Все эти обороты в различных контекстах имеют отличающиеся значения. «Настоящий сыр» может означать «качественный сыр» или «сыр, в котором основой является действительно молоко, а не пальмовое масло». Выражение «настоящий отец» может означать, что Петр заботится о своих детях, любит их и старается их хорошо воспитывать. Когда мы говорим, что Мария – настоящий музыкант, мы имеем в виду, что она хороший музыкант. Также мы говорим, что врач поставил верный или правильный диагноз, или что Анна верно или правильно поняла слова Дмитрия.

Что объединяет эти различные речевые обороты? Несмотря на различия значений и контекстов, их объединяет то, что в них говорится о соответствии между нашими высказываниями и самой действительностью. Проблема истинности или ложности возникает на уровне высказываний о реальности, когда мы пытаемся что-то утверждать или отрицать, оценивать или описывать. Спрашивая собеседника: «ты действительно так считаешь?», мы стремимся услышать подтверждение с его стороны («да, я утверждаю именно это», «я так считаю», «я говорю это всерьез» и т. д.). В случае с Ледовым побоищем нас интересует, насколько исторические сообщения или гипотезы соответствуют реальным историческим событиям. В случае с информацией в СМИ или со словами политика мы стремимся проверить, насколько эта информация или эти слова соответствуют фактам. Интересуясь, настоящий ли сыр нам предлагают, мы хотим получить реальный продукт, а не подделку (точно так же мы хотим купить вино, а не напиток, произведенный из «винных материалов»). В высказываниях о настоящем отце, о настоящем друге или о настоящем музыканте, мы вводим еще измерение определенных устоявшихся стандартов и определенных хорошо выполняемых функций. Например, несмотря на то, что Петр – биологический отец ребенка, ведет себя он не как настоящий отец (не воспитывает своего ребенка, не заботится о нем и т. п.).

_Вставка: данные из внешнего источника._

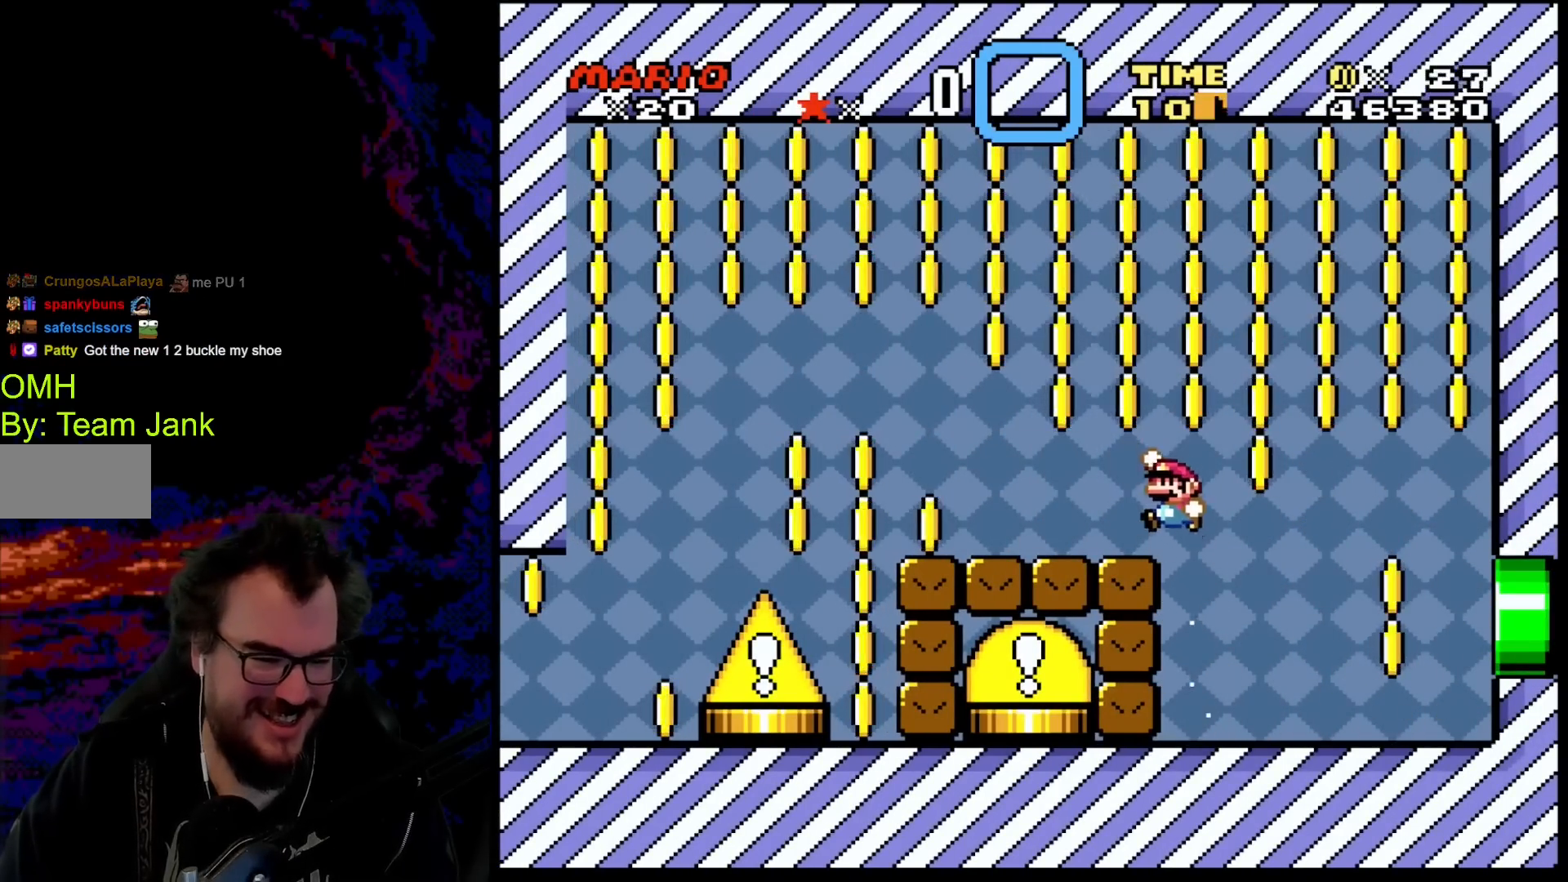
{"buttons": ["Y"], "events": [[67, "B", "up"], [267, "DPAD_LEFT", "up"], [333, "DPAD_RIGHT", "down"], [500, "DPAD_RIGHT", "up"]]}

Точно так же Мария, хотя и играет на фортепиано, но не является хорошим (настоящим) музыкантом. Здесь «настоящий музыкант» не обязательно тождественен с «профессиональным музыкантом», ведь мы знаем немало хороших музыкантов-любителей. Точно так же Шерлок Холмс не является профессиональным детективом, но он хороший детектив. Наконец, верный или правильный медицинский диагноз означает адекватное определение болезни.

Таким образом, все эти высказывания, хоть и с употреблением разных слов и в разных контекстах, касаются вопроса об истине и лжи. В них во всех речь идет об отношении наших высказываний (утверждений, оценок, описаний) к реальности, фактам, действительному положению вещей. Вопрос об истине возникает тогда, когда мы стремимся выяснить, адекватно ли мы описываем реальность, соответствуют ли наши высказывания действительности. Как было установлено ранее, этот вопрос не является чисто теоретическим, ведь от правильной оценки наших описаний действительности зависит наша успешная ориентация в мире, а иногда даже – наше выживание.

Для всех вышеприведенных высказываний общей является еще одна черта: все эти высказывания, хотя и в различных смыслах и контекстах, подлежат процедурам проверки. Мы проверяем информацию, слова политиков, медицинские диагнозы, качество сыра или вина, исторические гипотезы и т. п. Философские теории истины как раз и занимаются вопросами о критериях установления и проверки истинности наших высказываний о мире. То есть, философия здесь ничего искусственно не выдумывает. Философы лишь пытаются уточнить и описать в виде специальных теорий то, чем мы уже занимаемся на уровне самой обыденной жизни.